One particular night shift comes to mind, when, having exhausted my knowledge and skills managing a critically ill patient, I rang my registrar for help, only to find that he wouldn’t be coming because he was already saving a life elsewhere in the hospital, unable to leave, and I was alone.

The fearful realisation that there was no help coming remains with me and the distress that my patient’s life was truly in my hands that day, and that my best was all that I had to offer. The fear and nausea rise too when I recall resuscitating a newborn as an SHO.

I was first on the scene, willing the registrar to appear genie-like and take over. I thank the heavens that that little one survived. What is the impact of this kind of working environment? It seems unbelievable now, looking back, that no formal debriefing or wellbeing support existed in any job I’ve ever worked in. How many unprocessed events are waiting in the wings, relivable at a moment’s notice primed to floor us?

We need to talk about Shruti. Shruti’s death is a sucker punch, and yet it shouldn’t have been.
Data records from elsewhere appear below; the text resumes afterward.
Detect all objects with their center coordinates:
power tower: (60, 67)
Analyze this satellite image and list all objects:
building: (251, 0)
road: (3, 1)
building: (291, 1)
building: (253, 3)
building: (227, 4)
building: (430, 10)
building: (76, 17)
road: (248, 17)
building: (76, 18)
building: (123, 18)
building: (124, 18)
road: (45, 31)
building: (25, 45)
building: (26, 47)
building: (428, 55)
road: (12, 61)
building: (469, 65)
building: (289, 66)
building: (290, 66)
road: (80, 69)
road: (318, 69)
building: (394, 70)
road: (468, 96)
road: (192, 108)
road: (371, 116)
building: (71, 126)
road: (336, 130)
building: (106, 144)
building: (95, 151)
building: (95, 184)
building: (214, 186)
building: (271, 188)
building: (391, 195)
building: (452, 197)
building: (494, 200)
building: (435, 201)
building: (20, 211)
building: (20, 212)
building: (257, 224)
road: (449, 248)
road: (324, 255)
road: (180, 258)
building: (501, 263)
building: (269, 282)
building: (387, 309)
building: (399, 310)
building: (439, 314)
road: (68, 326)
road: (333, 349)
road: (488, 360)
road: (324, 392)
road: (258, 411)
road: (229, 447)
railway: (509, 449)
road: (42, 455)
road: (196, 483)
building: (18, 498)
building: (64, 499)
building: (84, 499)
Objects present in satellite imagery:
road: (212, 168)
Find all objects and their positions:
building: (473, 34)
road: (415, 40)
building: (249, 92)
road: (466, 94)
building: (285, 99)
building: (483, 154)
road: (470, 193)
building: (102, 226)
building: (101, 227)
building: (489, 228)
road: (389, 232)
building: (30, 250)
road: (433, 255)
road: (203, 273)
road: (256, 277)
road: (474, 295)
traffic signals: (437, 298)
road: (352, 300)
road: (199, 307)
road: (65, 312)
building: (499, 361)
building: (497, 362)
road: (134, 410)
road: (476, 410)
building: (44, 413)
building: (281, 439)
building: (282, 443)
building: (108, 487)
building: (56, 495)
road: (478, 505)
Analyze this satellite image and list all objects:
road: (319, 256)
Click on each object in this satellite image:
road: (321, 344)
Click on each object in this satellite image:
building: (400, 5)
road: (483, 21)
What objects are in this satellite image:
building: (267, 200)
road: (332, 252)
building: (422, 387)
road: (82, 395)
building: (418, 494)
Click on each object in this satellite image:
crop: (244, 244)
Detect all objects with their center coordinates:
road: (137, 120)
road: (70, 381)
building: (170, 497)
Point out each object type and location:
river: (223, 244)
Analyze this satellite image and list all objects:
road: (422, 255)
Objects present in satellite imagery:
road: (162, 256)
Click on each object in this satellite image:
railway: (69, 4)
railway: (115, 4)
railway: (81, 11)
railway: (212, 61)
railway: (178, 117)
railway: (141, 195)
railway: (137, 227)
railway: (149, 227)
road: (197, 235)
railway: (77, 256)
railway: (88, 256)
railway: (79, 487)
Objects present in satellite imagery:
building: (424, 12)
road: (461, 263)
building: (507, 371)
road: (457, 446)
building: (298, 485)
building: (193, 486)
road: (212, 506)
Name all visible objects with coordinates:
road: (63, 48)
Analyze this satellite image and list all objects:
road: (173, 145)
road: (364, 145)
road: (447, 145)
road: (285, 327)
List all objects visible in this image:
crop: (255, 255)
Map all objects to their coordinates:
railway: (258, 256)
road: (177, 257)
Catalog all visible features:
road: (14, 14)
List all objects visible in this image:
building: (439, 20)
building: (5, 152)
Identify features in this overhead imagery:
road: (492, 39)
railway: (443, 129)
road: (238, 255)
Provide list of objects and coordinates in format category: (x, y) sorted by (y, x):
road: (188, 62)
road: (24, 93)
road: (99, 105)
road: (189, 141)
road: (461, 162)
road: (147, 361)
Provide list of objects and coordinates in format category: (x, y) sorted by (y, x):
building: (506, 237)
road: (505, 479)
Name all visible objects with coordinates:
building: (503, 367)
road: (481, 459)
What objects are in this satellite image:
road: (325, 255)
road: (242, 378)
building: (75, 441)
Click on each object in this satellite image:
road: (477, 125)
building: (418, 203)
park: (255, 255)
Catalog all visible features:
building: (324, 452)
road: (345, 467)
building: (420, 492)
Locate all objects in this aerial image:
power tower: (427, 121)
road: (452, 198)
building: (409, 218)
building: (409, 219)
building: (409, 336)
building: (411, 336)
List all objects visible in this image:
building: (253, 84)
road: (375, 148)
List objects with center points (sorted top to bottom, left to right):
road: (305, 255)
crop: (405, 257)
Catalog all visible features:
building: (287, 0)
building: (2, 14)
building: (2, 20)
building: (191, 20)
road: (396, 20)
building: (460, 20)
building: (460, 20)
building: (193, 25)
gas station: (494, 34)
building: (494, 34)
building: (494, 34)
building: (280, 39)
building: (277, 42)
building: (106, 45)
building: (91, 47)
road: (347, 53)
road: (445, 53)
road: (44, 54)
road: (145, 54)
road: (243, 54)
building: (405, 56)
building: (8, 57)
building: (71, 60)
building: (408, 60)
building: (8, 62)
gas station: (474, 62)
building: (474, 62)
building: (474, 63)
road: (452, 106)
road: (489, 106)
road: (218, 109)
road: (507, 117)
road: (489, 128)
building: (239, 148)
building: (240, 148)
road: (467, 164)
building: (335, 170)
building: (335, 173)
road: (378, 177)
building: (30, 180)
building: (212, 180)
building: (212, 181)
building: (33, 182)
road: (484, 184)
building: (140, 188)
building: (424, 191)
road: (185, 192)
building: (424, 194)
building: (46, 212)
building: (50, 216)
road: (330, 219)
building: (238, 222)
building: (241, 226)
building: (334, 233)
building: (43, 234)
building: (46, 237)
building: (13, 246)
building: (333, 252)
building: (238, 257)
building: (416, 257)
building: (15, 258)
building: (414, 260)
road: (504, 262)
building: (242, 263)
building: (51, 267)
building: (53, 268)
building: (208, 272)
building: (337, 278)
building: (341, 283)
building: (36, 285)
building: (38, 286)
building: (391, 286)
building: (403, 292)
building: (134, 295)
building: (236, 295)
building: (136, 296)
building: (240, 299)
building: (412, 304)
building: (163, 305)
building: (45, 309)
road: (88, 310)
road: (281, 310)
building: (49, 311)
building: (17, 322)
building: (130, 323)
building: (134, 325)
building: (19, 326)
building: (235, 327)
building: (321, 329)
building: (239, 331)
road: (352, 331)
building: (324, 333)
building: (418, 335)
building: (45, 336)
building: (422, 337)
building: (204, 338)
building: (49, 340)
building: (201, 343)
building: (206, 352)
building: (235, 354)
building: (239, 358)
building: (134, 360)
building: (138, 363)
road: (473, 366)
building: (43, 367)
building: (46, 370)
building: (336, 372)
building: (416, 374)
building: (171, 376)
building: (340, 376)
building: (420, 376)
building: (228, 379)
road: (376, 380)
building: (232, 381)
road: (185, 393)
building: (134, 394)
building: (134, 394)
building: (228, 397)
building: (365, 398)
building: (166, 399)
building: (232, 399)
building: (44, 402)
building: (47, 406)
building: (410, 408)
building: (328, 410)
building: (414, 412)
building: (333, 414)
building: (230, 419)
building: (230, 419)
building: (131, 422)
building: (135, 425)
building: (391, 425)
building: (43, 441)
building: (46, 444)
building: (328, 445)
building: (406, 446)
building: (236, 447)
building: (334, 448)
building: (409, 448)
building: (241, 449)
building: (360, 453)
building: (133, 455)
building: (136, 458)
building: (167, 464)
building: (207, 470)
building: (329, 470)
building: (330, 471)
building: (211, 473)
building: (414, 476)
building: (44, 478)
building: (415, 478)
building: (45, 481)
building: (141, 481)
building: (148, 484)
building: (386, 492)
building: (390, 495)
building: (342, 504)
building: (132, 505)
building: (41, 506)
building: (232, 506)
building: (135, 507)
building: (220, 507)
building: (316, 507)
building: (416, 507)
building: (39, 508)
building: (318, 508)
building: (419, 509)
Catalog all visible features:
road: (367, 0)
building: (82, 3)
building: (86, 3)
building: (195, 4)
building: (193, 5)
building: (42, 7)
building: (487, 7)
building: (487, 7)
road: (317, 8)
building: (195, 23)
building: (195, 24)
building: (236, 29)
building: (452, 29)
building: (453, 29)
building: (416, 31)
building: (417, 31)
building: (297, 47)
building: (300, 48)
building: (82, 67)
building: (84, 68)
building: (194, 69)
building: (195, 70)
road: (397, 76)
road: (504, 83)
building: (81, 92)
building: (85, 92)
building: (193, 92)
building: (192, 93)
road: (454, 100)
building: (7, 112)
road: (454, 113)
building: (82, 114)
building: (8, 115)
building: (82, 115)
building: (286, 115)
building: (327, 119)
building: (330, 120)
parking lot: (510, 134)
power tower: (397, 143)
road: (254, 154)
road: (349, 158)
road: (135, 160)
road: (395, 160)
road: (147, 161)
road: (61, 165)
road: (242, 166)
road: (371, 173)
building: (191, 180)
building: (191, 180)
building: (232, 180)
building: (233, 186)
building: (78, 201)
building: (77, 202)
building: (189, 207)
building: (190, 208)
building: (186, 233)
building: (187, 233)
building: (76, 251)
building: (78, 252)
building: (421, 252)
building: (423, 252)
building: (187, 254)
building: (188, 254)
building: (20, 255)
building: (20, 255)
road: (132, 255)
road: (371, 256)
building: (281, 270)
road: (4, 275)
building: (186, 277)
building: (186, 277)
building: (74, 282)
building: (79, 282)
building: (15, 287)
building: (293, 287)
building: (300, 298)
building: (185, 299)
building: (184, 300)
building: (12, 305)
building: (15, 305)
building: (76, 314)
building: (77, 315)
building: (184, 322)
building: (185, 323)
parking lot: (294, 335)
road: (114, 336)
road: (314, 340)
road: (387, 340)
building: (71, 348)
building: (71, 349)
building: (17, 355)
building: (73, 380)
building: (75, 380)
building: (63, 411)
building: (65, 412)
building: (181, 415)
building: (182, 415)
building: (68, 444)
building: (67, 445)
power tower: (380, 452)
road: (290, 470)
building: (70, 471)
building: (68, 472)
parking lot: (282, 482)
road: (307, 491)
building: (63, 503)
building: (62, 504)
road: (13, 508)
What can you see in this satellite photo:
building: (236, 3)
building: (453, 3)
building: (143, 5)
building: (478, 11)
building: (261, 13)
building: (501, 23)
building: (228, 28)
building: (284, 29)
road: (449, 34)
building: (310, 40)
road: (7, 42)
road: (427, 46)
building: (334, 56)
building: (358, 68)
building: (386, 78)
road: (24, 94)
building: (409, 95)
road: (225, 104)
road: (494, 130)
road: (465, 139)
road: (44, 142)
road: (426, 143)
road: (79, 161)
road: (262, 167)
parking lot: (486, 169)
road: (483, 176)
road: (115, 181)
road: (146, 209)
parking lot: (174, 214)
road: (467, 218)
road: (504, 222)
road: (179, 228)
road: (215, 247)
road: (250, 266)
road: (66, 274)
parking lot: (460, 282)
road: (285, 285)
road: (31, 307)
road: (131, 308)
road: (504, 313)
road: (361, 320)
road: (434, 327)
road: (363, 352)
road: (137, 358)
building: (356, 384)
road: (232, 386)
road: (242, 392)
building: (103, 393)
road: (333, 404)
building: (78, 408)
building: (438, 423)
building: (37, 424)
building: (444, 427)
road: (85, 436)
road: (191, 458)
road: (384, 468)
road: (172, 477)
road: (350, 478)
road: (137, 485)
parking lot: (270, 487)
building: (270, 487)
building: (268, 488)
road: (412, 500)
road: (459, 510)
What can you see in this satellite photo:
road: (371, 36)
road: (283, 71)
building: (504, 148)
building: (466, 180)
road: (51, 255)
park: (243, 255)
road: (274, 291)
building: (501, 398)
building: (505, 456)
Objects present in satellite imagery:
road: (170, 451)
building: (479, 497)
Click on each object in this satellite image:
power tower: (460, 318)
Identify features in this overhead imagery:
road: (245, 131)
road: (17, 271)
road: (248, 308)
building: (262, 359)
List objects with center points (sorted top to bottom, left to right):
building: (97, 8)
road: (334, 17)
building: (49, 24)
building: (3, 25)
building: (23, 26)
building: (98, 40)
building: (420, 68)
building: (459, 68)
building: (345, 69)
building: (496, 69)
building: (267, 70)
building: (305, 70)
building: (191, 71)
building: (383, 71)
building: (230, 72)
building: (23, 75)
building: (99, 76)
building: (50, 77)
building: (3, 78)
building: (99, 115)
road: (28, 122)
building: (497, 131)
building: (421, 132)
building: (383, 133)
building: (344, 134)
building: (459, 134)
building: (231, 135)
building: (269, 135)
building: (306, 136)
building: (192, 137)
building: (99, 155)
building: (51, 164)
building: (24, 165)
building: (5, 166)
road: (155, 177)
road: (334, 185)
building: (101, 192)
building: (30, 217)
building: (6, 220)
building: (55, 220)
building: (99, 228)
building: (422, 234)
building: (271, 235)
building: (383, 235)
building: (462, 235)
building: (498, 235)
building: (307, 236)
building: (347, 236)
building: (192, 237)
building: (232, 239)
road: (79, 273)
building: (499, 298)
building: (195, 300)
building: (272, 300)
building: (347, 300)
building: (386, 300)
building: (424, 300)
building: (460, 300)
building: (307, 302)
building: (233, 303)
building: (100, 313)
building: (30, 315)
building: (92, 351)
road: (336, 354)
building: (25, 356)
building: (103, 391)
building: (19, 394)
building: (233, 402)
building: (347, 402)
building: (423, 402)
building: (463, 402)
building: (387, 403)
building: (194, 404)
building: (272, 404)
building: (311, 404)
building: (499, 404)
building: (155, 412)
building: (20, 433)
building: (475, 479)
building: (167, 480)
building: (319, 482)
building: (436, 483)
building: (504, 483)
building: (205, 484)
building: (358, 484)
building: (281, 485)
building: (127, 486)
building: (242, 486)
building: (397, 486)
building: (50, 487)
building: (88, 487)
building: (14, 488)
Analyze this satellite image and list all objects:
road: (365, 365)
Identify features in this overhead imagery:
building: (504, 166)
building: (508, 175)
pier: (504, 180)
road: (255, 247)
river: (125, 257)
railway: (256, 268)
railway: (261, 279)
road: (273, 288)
Ambika Mod plays her beautifully.

I felt her desperation, her desire to please her parents, her distress at the overwhelming reality of the day job, her relief to find intermittent solidarity from Adam, her hopeful naivety for true support from Miss Houghton, and her increasingly unmanageable overload as she studied for her professional exams whilst holding down a more-than full time job.

There was a well-executed crescendo of events as we, the audience, were flung towards the inevitable and yet when Shruti’s suicide was revealed, I was still horrified.

Painfully, this depiction echoes real life, where suicide rates amongst female medics are estimated to be 2.5-4 times greater than those within the general population.

We also know that doctors being investigated, like Adam by the GMC, have higher rates of suicide. Again, this show brilliantly depicts the interaction between Adam and Mr Lockhart, the ‘we’re all in this together mentality until we’re not’ and the isolating reality of dealing with complaints and disciplinary procedures for doctors in the NHS.

The weariness of the overstretched staff, the fear of making a potential life-changing mistake, the outdated medical hierarchy, the bosses we all recognise too readily and the unremitting emotional overwhelm all took me immediately back to my younger self where my delight at becoming a doctor was quickly tempered by reality.

My hospital time, which started almost 20 years ago, was short-lived, and, watching this, I reflected that the culture in hospitals was likely the driving force for me choosing general practice as a career. It was a long time ago, but my memories of those days are etched on my soul. I hope that things are different now.

For me, this programme provided a stark reminder, once again, of the need for care in healthcare to extend beyond our patients and unequivocally encompass clinicians. We need to care for those who care.

Dr Lisa Finnikin recently stopped working as a salaried GP in the West Midlands

READERS' COMMENTS [5]

Jonathan Pryse 5 April, 2022 5:15 pm

Well said. Great, but painful viewing. I did VTS 1993 to 1996 and was fairly well protected from the true horrors but watching Adam Kay’s series made me consider whether I had a mild form of PTSD. Was pleased to then see the back of Hospitals and enter GP land. It would be interesting to hear how others feel of different eras as no idea if it is better or worse now.

Mark Pasola 5 April, 2022 6:47 pm

Before Adam Kay there was Jed Mercurio with Cardiac Arrest, which summed up my working life at the time.

Decorum Est 5 April, 2022 11:36 pm

Why bother?
Being a ‘medic’ in the NHS became a self chosen and delusional path to despair many years ago.

Patrufini Duffy 6 April, 2022 4:25 pm

I think the GMC will accept 7 hours of CPD related to viewing and reflection. Racism, bullying, cover-up, hierachy, neglect, patient abuse, back stabbing, manipulation, scapegoating, demoralisation and setting you up to fail. It had it all. Golden handshake.

Funny how none of these were an OSCE station, or MCQ. “You have 8 minutes: Please enter the station: you are at a GMC tribunal, please survive the open and closed questioning coming your way. There is a sick bowl and toilet paper if deemed necessary”.